2. Summary Statistics

Before building a model, it is crucial to understand the size and scope of our data. The table below displays the total lines in the original files, the number of lines in our 1% sample, and the total word count extracted from that sample.

Source File Total Lines (Raw) Lines (1% Sample) Word Count (Sample) Top Word
en_US.blogs.txt 899288 8992 189707 one
en_US.news.txt 1010242 10102 195776 said
en_US.twitter.txt 2360148 23601 167635 just

3. Exploratory Data Analysis

Most Frequent Words

By counting the words, we can see the differences in vocabulary across the three sources.
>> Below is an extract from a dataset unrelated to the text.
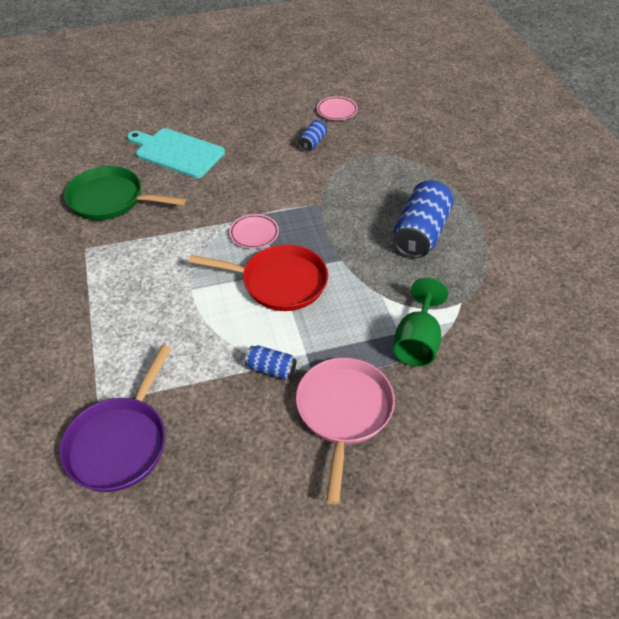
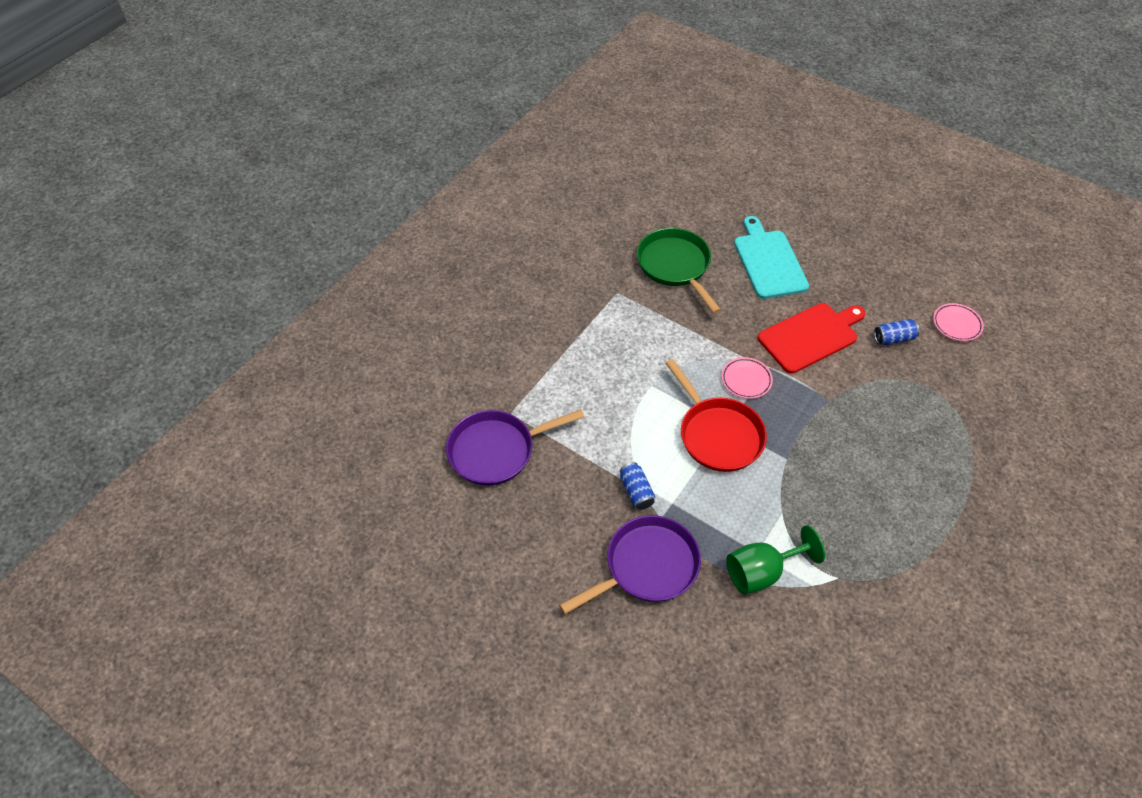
camera: 50 degrees right, 5 degrees up
pink pan [296,358,395,505] -> purple pan [559,515,701,614]
blue can [393,180,454,258] -> none
none -> red cutting board [758,303,866,374]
For instance, Twitter data tends to be more conversational.

Understanding Phrasing (N-Grams)

To predict the next word, predicting single words is not enough. We must look at word pairs (Bigrams) and triplets (Trigrams). The algorithm will use the frequency of these word combinations to guess what the user will type next.

(Note: In the final model, stop words will be retained, as they are essential for natural sentence formation).


4. Goals for the Prediction Algorithm and App

Moving forward, the strategy to build the predictive text product involves the following steps:

  1. N-Gram Modeling: We will construct a mathematical model (specifically, an N-gram Language Model using Markov Chains). The model will calculate the probability of a word occurring given the 1, 2, or 3 words that immediately preceded it.
  2. Memory Optimization: Mobile applications have limited memory. We will prune our frequency tables, keeping only the word combinations that cover 95% of standard language usage, discarding extremely rare combinations or typos.
  3. Handling Unseen Words (Backoff Strategy): If a user types a phrase the model has never seen, it will “back off” to a shorter phrase. For example, if the model doesn’t recognize the 3-word phrase preceding the blank, it will check the 2-word phrase, and so on.
  4. Shiny Application Deployment: The final product will be a user-friendly web interface. It will feature a simple text box. As the user types, the application will instantly display the top 3 most likely next words, demonstrating the speed and accuracy of the algorithm.